When, for the first report, I was asked to compare my entrepreneurial undertaking to a literary work, I wasn’t expecting that I’d have had yet another literary comparison for the second report that would have proven to be so apropos to the current worldwide circumstances. I’m talking about The Plague, Camus. Also, when, in my first report, I was detailing the disruptive impact that Brexit was causing to pan-european entrepreneurial initiatives, I didn’t expect that my second report would have taken place at a time when the looming crisis triggered by a global pandemic would have put things into perspective in such a powerful way that the past grievances on the unpredictable and chaotic impact of Brexit on start-ups and businesses are now nothing but trifles.

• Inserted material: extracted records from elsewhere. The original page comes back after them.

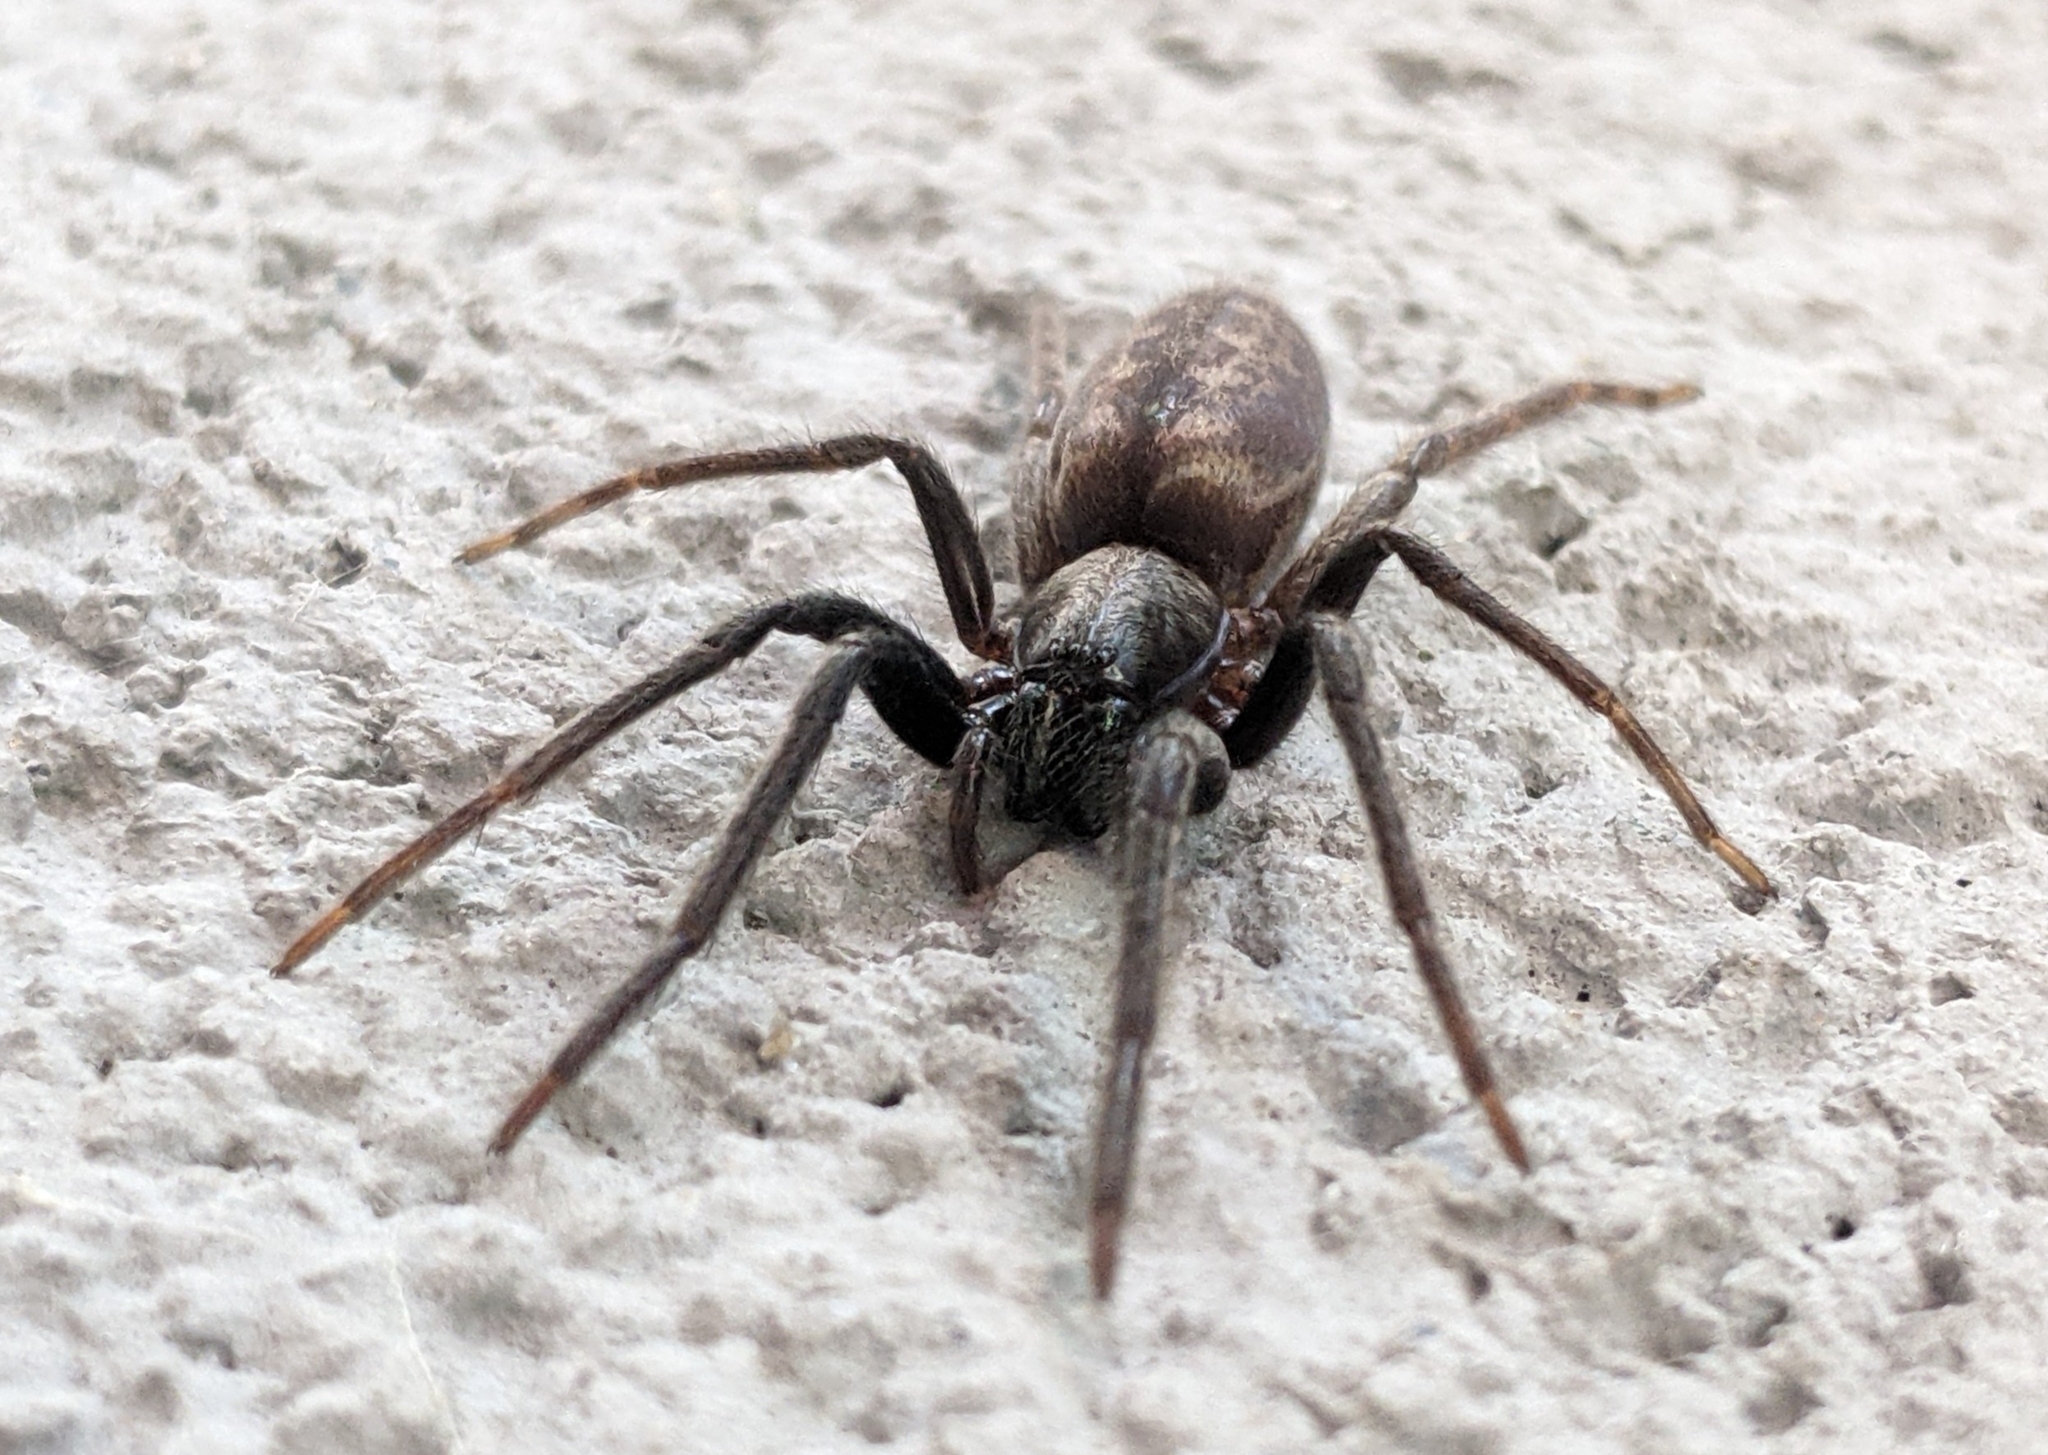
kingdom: Animalia
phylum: Arthropoda
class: Arachnida
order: Araneae
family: Segestriidae
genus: Segestria
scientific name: Segestria florentina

In moments of crisis, the ability to adapt and innovate are not just virtues to occasionally pursue, but a necessity. At the HE’s company – a coding bootcamp where I am one of the mentors-, we’ve swiftly moved most of the on-site daily lessons to an online environment and what was until a few weeks ago a mostly on-site edtech business that used online tools as a mere educational complement is now an almost fully virtual start-up. Familiarizing ourselves with a new set of tools in a short timeframe and efficiently structuring both the lessons with the students and also coordinating with the co-workers who are now working remotely was initially challenging, but now that we’ve consolidated a set of practice it has opened up an ecosystem of possibilities to do the same things in new (and more virtual) ways. And this appears to be a worldwide trend. People are working remotely more than ever before and they’re doing so by using online collaboration tools. Schools and universities that are now shut down have largely moved their educational offering and research activities to online platforms. The world is becoming more virtual.

Once this crisis will be over, the innovation and the infrastructures that have been built to deal with it will survive and will impact our post-pandemic world. It’ll not make the memories of the ongoing catastrophe any less tragic, but moments of crisis are also moments where we ought to take responsibility for our actions rather than just being a byproduct of the absurd circumstances. What can you build that would be a net positive? I’ve found inspiring that a great deal of innovation is now taking place in the edtech ecosystem, which will make it a lasting trend for the future, and I took it as a sign that my own edtech project is moving towards the right direction.